TASK DESCRIPTION => Copy out the text that follows each picture in the records below, line for line and unchanged. Leave the pictures out of your answer.

PROVIDED DATA =>
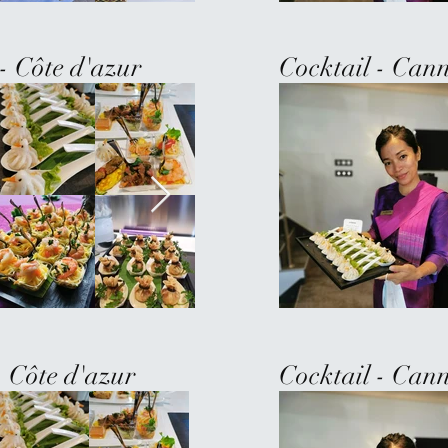
- Côte d'azur
Cocktail - Cann
- Côte d'azur
Cocktail - Cann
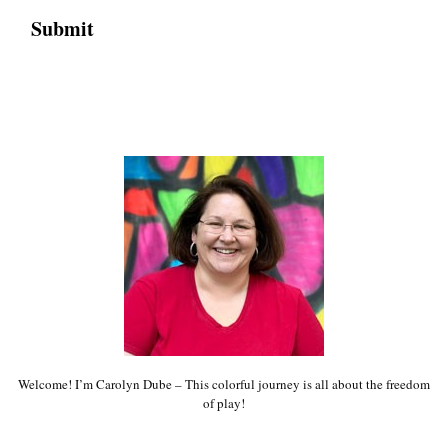
Welcome! I’m Carolyn Dube – This colorful journey is all about the freedom
of play!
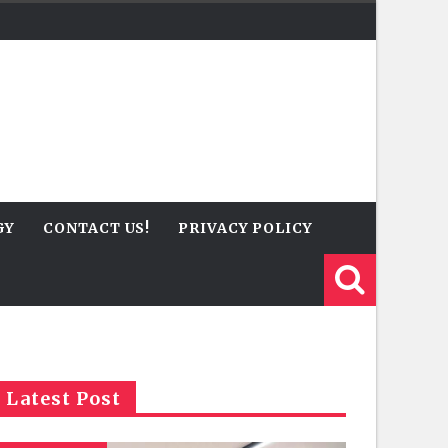
GY
CONTACT US!
PRIVACY POLICY
Latest Post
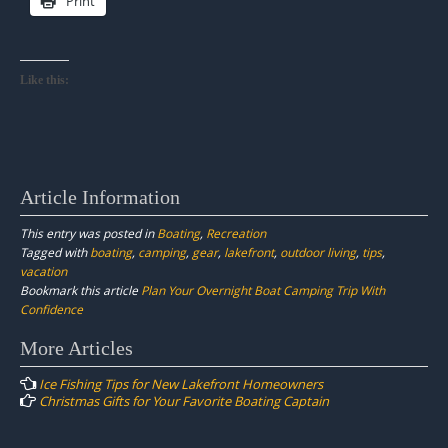
Print
Like this:
Article Information
This entry was posted in
Boating
,
Recreation
Tagged with
boating
,
camping
,
gear
,
lakefront
,
outdoor living
,
tips
,
vacation
Bookmark this article
Plan Your Overnight Boat Camping Trip With
Confidence
Post
More Articles
navigation
Ice Fishing Tips for New Lakefront Homeowners
Christmas Gifts for Your Favorite Boating Captain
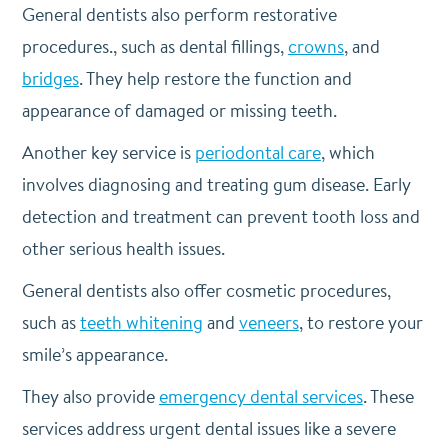
General dentists also perform restorative
procedures., such as dental fillings,
crowns
, and
bridges
. They help restore the function and
appearance of damaged or missing teeth.
Another key service is
periodontal care
, which
involves diagnosing and treating gum disease. Early
detection and treatment can prevent tooth loss and
other serious health issues.
General dentists also offer cosmetic procedures,
such as
teeth whitening
and
veneers
, to restore your
smile’s appearance.
They also provide
emergency dental services
. These
services address urgent dental issues like a severe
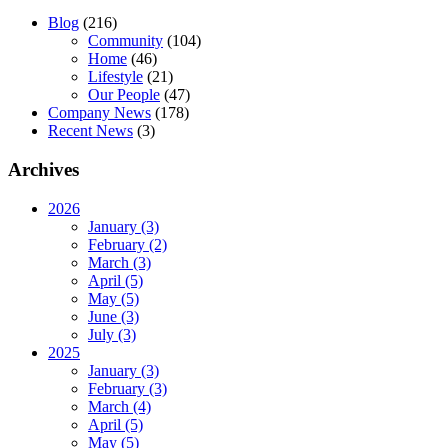
Blog
(216)
Community
(104)
Home
(46)
Lifestyle
(21)
Our People
(47)
Company News
(178)
Recent News
(3)
Archives
2026
January (3)
February (2)
March (3)
April (5)
May (5)
June (3)
July (3)
2025
January (3)
February (3)
March (4)
April (5)
May (5)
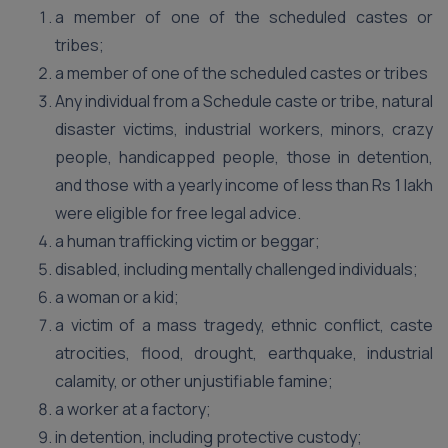
a member of one of the scheduled castes or
tribes;
a member of one of the scheduled castes or tribes
Any individual from a Schedule caste or tribe, natural
disaster victims, industrial workers, minors, crazy
people, handicapped people, those in detention,
and those with a yearly income of less than Rs 1 lakh
were eligible for free legal advice.
a human trafficking victim or beggar;
disabled, including mentally challenged individuals;
a woman or a kid;
a victim of a mass tragedy, ethnic conflict, caste
atrocities, flood, drought, earthquake, industrial
calamity, or other unjustifiable famine;
a worker at a factory;
in detention, including protective custody;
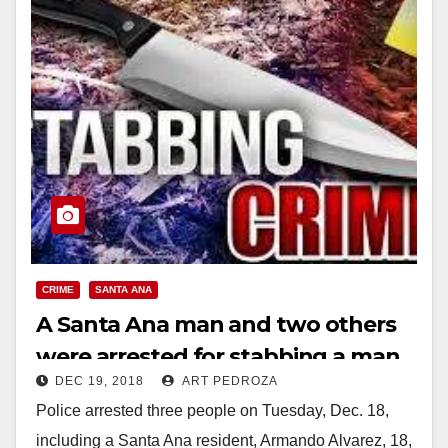
CRIME
SANTA ANA
A Santa Ana man and two others
were arrested for stabbing a man
DEC 19, 2018
ART PEDROZA
in Old Towne Orange
Police arrested three people on Tuesday, Dec. 18,
including a Santa Ana resident, Armando Alvarez, 18,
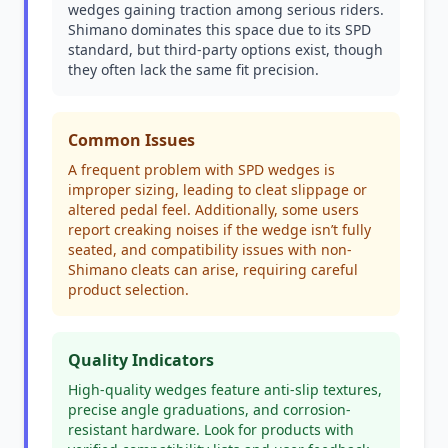
wedges gaining traction among serious riders.
Shimano dominates this space due to its SPD
standard, but third-party options exist, though
they often lack the same fit precision.
Common Issues
A frequent problem with SPD wedges is
improper sizing, leading to cleat slippage or
altered pedal feel. Additionally, some users
report creaking noises if the wedge isn’t fully
seated, and compatibility issues with non-
Shimano cleats can arise, requiring careful
product selection.
Quality Indicators
High-quality wedges feature anti-slip textures,
precise angle graduations, and corrosion-
resistant hardware. Look for products with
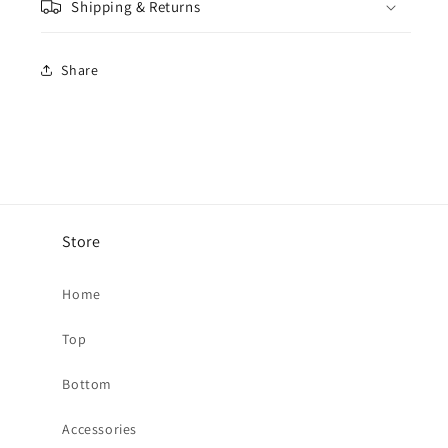
Shipping & Returns
-
-
Blue
Blue
Slate
Slate
Share
/
/
Cream
Cream
Store
Home
Top
Bottom
Accessories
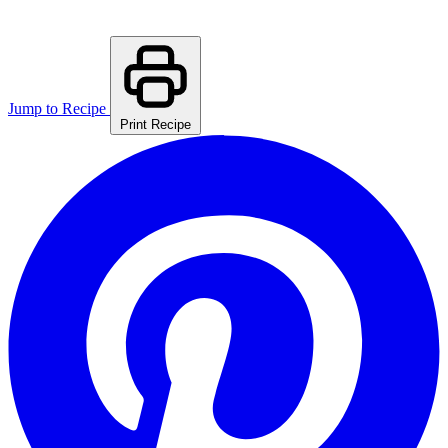
Jump to Recipe
Print Recipe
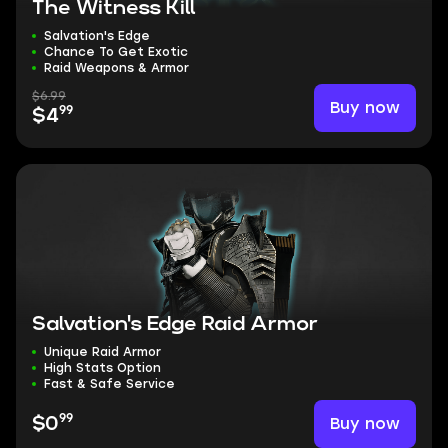
The Witness Kill
Salvation's Edge
Chance To Get Exotic
Raid Weapons & Armor
$6.99
Buy now
99
$4
Salvation's Edge Raid Armor
Unique Raid Armor
High Stats Option
Fast & Safe Service
99
Buy now
$0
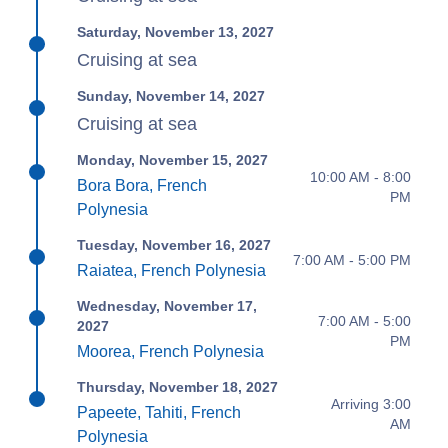
Saturday, November 13, 2027
Cruising at sea
Sunday, November 14, 2027
Cruising at sea
Monday, November 15, 2027
10:00 AM - 8:00
Bora Bora, French
PM
Polynesia
Tuesday, November 16, 2027
7:00 AM - 5:00 PM
Raiatea, French Polynesia
Wednesday, November 17,
7:00 AM - 5:00
2027
PM
Moorea, French Polynesia
Thursday, November 18, 2027
Arriving 3:00
Papeete, Tahiti, French
AM
Polynesia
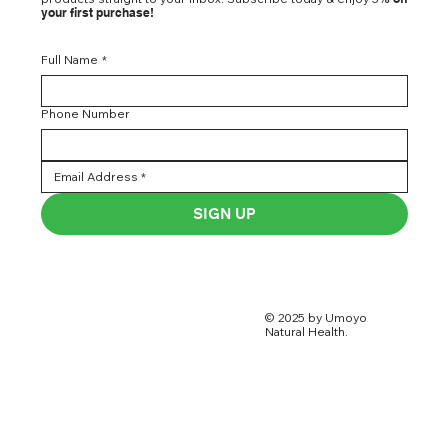
your first purchase!
Full Name
*
Phone Number
SIGN UP
© 2025 by Umoyo
Natural Health.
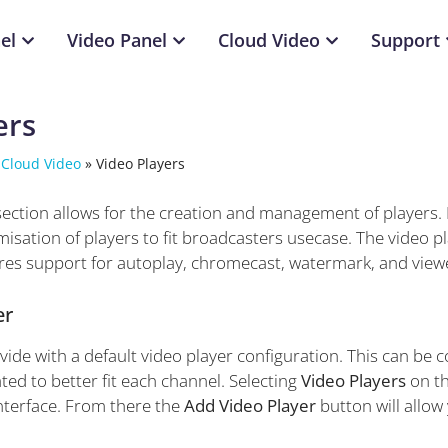
el
Video Panel
Cloud Video
Support
ers
 Cloud Video
»
Video Players
section allows for the creation and management of players
isation of players to fit broadcasters usecase. The video p
res support for autoplay, chromecast, watermark, and view
er
de with a default video player configuration. This can be c
ted to better fit each channel. Selecting
Video Players
on th
terface. From there the
Add Video Player
button will allow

REPLY =>
- Côte d'azur
Cocktail - Cann
- Côte d'azur
Cocktail - Cann
Welcome! I’m Carolyn Dube – This colorful journey is all about the freedom
of play!
GY
CONTACT US!
PRIVACY POLICY
Latest Post
Print
Like this:
Article Information
This entry was posted in
Boating
,
Recreation
Tagged with
boating
,
camping
,
gear
,
lakefront
,
outdoor living
,
tips
,
vacation
Bookmark this article
Plan Your Overnight Boat Camping Trip With
Confidence
Post
More Articles
navigation
Ice Fishing Tips for New Lakefront Homeowners
Christmas Gifts for Your Favorite Boating Captain
General dentists also perform restorative
procedures., such as dental fillings,
crowns
, and
bridges
. They help restore the function and
appearance of damaged or missing teeth.
Another key service is
periodontal care
, which
involves diagnosing and treating gum disease. Early
detection and treatment can prevent tooth loss and
other serious health issues.
General dentists also offer cosmetic procedures,
such as
teeth whitening
and
veneers
, to restore your
smile’s appearance.
They also provide
emergency dental services
. These
services address urgent dental issues like a severe
Blog
(216)
Community
(104)
Home
(46)
Lifestyle
(21)
Our People
(47)
Company News
(178)
Recent News
(3)
Archives
2026
January (3)
February (2)
March (3)
April (5)
May (5)
June (3)
July (3)
2025
January (3)
February (3)
March (4)
April (5)
May (5)
a member of one of the scheduled castes or
tribes;
a member of one of the scheduled castes or tribes
Any individual from a Schedule caste or tribe, natural
disaster victims, industrial workers, minors, crazy
people, handicapped people, those in detention,
and those with a yearly income of less than Rs 1 lakh
were eligible for free legal advice.
a human trafficking victim or beggar;
disabled, including mentally challenged individuals;
a woman or a kid;
a victim of a mass tragedy, ethnic conflict, caste
atrocities, flood, drought, earthquake, industrial
calamity, or other unjustifiable famine;
a worker at a factory;
in detention, including protective custody;
CRIME
SANTA ANA
A Santa Ana man and two others
were arrested for stabbing a man
DEC 19, 2018
ART PEDROZA
in Old Towne Orange
Police arrested three people on Tuesday, Dec. 18,
including a Santa Ana resident, Armando Alvarez, 18,
wedges gaining traction among serious riders.
Shimano dominates this space due to its SPD
standard, but third-party options exist, though
they often lack the same fit precision.
Common Issues
A frequent problem with SPD wedges is
improper sizing, leading to cleat slippage or
altered pedal feel. Additionally, some users
report creaking noises if the wedge isn’t fully
seated, and compatibility issues with non-
Shimano cleats can arise, requiring careful
product selection.
Quality Indicators
High-quality wedges feature anti-slip textures,
precise angle graduations, and corrosion-
resistant hardware. Look for products with
Shipping & Returns
-
-
Blue
Blue
Slate
Slate
Share
/
/
Cream
Cream
Store
Home
Top
Bottom
Accessories
Jump to Recipe
Print Recipe
The Witness Kill
Salvation's Edge
Chance To Get Exotic
Raid Weapons & Armor
$6.99
Buy now
99
$4
Salvation's Edge Raid Armor
Unique Raid Armor
High Stats Option
Fast & Safe Service
99
Buy now
$0
Saturday, November 13, 2027
Cruising at sea
Sunday, November 14, 2027
Cruising at sea
Monday, November 15, 2027
10:00 AM - 8:00
Bora Bora, French
PM
Polynesia
Tuesday, November 16, 2027
7:00 AM - 5:00 PM
Raiatea, French Polynesia
Wednesday, November 17,
7:00 AM - 5:00
2027
PM
Moorea, French Polynesia
Thursday, November 18, 2027
Arriving 3:00
Papeete, Tahiti, French
AM
Polynesia
your first purchase!
Full Name
*
Phone Number
SIGN UP
© 2025 by Umoyo
Natural Health.
el
Video Panel
Cloud Video
Support
ers
 Cloud Video
»
Video Players
section allows for the creation and management of players
isation of players to fit broadcasters usecase. The video p
res support for autoplay, chromecast, watermark, and view
er
de with a default video player configuration. This can be c
ted to better fit each channel. Selecting
Video Players
on th
terface. From there the
Add Video Player
button will allow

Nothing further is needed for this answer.